Изменить размер шрифта - +
Сидя в своей комнате и не делая абсолютно ничего, кроме естественного процесса дыхания, пациентка (в своем воображении) нарисовала картину, сделала что-то интересное на работе или совершила прогулку на природе, но с точки зрения стороннего наблюдателя не произошло ничего. На самом деле, ничего и не могло произойти, поскольку в состоянии диссоциации одновременно и непрерывно происходят множество различных событий. С другой стороны, она могла сидя у себя в комнате думать о завтрашней работе, строить планы, обдумывать каникулы, и это могло быть воображаемым исследованием мира и той области, где сон и жизнь — одно и то же. Так она балансирует на грани между болезнью и здоровьем.

Заметим, что фактор времени действует по-разному, в зависимости от того, работает ли фантазия или воображение пациентки. В фантазии все происходит молниеносно или не происходит вообще. В психоанализе между этими похожими состояниями проводят различие, так как аналитик, который работает с этим, всегда знает признаки определенной степени диссоциации, когда эти состояния переходят одно в другое. Часто различие между ними невозможно выяснить лишь на основании вербализации того, что происходит в голове пациента, и оно теряется при аудиозаписи сессии.

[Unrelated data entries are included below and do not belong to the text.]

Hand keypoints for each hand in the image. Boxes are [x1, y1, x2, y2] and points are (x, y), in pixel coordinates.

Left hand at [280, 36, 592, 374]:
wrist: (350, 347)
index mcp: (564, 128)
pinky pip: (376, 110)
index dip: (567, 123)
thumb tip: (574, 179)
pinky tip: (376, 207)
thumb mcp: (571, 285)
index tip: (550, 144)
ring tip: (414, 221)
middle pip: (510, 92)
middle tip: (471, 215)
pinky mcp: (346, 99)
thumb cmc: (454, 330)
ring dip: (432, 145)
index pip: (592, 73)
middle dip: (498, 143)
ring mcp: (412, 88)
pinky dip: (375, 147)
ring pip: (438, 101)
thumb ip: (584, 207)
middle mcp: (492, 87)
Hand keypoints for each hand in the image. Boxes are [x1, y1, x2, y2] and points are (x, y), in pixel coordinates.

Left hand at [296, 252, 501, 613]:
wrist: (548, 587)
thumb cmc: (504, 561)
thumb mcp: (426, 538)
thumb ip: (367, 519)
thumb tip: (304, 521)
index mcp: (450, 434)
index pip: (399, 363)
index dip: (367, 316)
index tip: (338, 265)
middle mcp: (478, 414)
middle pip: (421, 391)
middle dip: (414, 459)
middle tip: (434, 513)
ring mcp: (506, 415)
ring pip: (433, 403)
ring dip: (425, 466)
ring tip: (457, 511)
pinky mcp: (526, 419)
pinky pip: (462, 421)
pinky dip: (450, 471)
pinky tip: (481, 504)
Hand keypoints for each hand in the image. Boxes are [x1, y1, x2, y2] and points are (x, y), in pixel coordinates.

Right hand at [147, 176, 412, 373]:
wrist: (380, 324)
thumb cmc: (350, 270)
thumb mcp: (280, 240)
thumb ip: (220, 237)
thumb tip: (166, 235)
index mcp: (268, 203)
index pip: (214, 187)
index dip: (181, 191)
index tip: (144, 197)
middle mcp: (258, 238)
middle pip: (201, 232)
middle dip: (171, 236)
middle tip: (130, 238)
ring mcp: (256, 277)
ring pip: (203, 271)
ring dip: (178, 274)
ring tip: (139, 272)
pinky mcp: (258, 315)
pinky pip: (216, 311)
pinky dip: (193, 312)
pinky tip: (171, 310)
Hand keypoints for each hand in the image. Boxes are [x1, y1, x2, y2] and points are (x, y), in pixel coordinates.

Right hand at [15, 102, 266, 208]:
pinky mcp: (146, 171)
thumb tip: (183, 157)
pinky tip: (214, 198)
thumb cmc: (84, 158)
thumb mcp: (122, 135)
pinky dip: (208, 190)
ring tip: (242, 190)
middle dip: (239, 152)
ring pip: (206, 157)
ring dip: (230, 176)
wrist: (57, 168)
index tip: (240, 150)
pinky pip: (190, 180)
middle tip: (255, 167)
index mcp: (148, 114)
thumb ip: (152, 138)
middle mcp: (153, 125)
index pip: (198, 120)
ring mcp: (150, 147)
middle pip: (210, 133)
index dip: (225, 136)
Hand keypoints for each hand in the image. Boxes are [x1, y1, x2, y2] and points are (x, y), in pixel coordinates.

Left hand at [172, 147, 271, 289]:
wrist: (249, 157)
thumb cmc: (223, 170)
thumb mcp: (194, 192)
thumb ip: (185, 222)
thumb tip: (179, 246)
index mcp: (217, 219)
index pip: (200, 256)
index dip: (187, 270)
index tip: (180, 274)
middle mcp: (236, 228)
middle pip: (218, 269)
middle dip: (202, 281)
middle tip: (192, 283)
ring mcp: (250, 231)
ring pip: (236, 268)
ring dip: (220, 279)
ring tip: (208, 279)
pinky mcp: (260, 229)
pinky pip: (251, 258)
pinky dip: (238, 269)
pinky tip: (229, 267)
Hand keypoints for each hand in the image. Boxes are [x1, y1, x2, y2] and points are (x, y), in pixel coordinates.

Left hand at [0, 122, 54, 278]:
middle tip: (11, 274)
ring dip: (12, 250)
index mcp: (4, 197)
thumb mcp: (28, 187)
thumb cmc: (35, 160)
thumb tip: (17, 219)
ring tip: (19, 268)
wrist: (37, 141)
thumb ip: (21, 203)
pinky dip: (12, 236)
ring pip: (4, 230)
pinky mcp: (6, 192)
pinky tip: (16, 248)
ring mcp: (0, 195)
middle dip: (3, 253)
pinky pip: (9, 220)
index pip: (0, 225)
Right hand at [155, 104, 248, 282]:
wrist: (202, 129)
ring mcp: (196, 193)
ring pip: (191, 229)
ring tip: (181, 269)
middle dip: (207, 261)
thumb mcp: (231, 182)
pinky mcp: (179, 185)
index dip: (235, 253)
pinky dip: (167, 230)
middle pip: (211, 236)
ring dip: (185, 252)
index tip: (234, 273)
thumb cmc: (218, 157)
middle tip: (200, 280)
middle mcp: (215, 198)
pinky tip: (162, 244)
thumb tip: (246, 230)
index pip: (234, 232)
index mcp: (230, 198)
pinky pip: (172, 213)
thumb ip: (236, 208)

В данном случае имел место выдающийся талант артистического самовыражения, пациентка достаточно знала жизнь, знала, что поезд ушел, знала что с самого начала у нее не было шансов. Она, это неизбежно, всегда будет разочарованием для самой себя и для всех родственников и друзей, которые надеются на нее. Она чувствует, что когда люди надеются на нее, они всегда чего-то ждут от нее, а это затрагивает ее внутреннюю неадекватность. Для пациентки все это было причиной глубокой обиды и печали. И есть множество оснований для предположения о том, что если бы она не обратилась за помощью, то появилась бы реальная опасность самоубийства, просто потому, что она сама оказалась бы просто ближайшей жертвой. Когда она попадает в некоторою близость к преступлению, пациентка начинает защищать свой объект таким образом, что на этом этапе у нее появляется импульс убить саму себя и таким способом покончить со своими проблемами посредством реализации своей собственной смерти и завершения проблем. Суицид не решение, а только прекращение борьбы.

У подобных случаев всегда чрезвычайно сложная этиология, но попробуем коротко сказать что-нибудь о раннем детстве пациентки, сказать что-то действительно достоверное. Ясно, что паттерн взаимоотношений с матерью сформировался в ее первые годы жизни, в тот самый период, когда отношения слишком рано и неожиданно изменились от удовлетворяющих ребенка к разрушению иллюзий, отчаянию, потере надежды в объектных отношениях. Этот же паттерн можно описать относительно взаимоотношений девочки с отцом. Когда мать потерпела неудачу, отец пытался как-то исправить ситуацию, но в конце концов тоже оказался заключенным в этом паттерне, который уже сформировался у ребенка. Существенной ошибкой отца оказалось то, что он думал о ней как о потенциальной женщине и игнорировал ее потенциальную маскулинность.

Самой простой способ описать источники этого паттерна у пациентки, это взглянуть на нее как на маленькую девочку, младшую среди остальных детей в семье. Эти дети в основном были предоставлены сами себе, частично потому, что казалось, будто они вполне способны сами себя развлекать, придумывать игры и управляться все лучше и лучше. Эта младшая девочка, когда она пришла в детский сад, обнаружила, что находится в мире, который уже был организован и упорядочен. Она была очень интеллектуально одаренной и так или иначе смогла приспособиться. Но она никогда не стала по-настоящему членом группы как со своей точки зрения, так и на взгляд других детей, так как ее адаптация основывалась только на соответствии, но не на участии. Она не получала удовольствия от игр просто потому, что девочка просто старалась сыграть любую отведенную ей роль, и другие чувствовали нехватку вклада с ее стороны.